*Source extract*:
------------

A new study has found that blanket bans on smoking achieve a major reduction in hazardous airborne contaminants throughout entire building structures.

The new study from the Boston Housing Authority published in Nicotine & Tobacco Research compared indoor air quality in multi-unit houses where smoking was completely prohibited with those where smoking was permitted.

The study concluded that median household levels of fine particular matter – which is significant of the transfer of second-hand smoke, were roughly 40 per cent lower in buildings with blanket bans on smoking, at 4.8 micrograms per cubic metre versus 8.1.

 The new study confirms previous work indicating that hazardous airborne particles are readily capable of infiltrating non-smoking units from smoking ones, leading to an overall degradation of air quality.

“It’s (smoke transfer) not something that nobody ever knew about before, but it’s demonstrated here again, and the fact that the smoking policy of the building is associated with aerosol levels is supportive of having [building-wide smoke free] policies,” said Elizabeth Russo, lead author of the study and MD, Boston Public Health Commission, Research and Evaluation Office.

------------

Stored data entries:
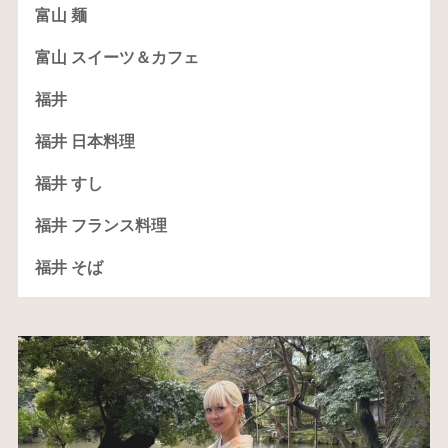
富山 麺
富山 スイーツ＆カフェ
福井
福井 日本料理
福井 すし
福井 フランス料理
福井 そば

------------

*Work task 1*:
Using the smoking-ban article, decide whether each statement agrees with it: (a) The study appeared in Nicotine & Tobacco Research. (b) The study examined air quality in single-family homes. (c) Elizabeth Russo was the lead author of the study. For each, answer yes or no and quote the words from the article that settle it.
*Work task 2*:
Continue the smoking-ban article from where it stops.

*Written response 1*:
(a) Yes: "published in Nicotine & Tobacco Research"
(b) No: "compared indoor air quality in multi-unit houses"
(c) Yes: "said Elizabeth Russo, lead author of the study"

*Written response 2*:
The study examined environmental markers for the presence of second-hand smoke, using aerosol monitors to measure fine particulate matter as well as nicotine monitors to determine whether or not such matter was the product of tobacco smoking.

Five different residential developments were included in the study, including 15 households with resident smokers and 17 households without resident smokers. The building types varied, including a three-storey walk-up, as well as mid-rise and high-rise structures.

The study found that particulate matter rose in adjacent units of non-smokers whenever smoking residents indulged in tobacco usage. Levels of particular matter also increased in non-adjacent areas and common areas at times that smokers reported smoking, although to a lesser extent.

“This is just further evidence that having smoking areas within the same building and non-smoking areas within the same building does not confer the same level of protection as having an entire building be smoke-free,” said Russo.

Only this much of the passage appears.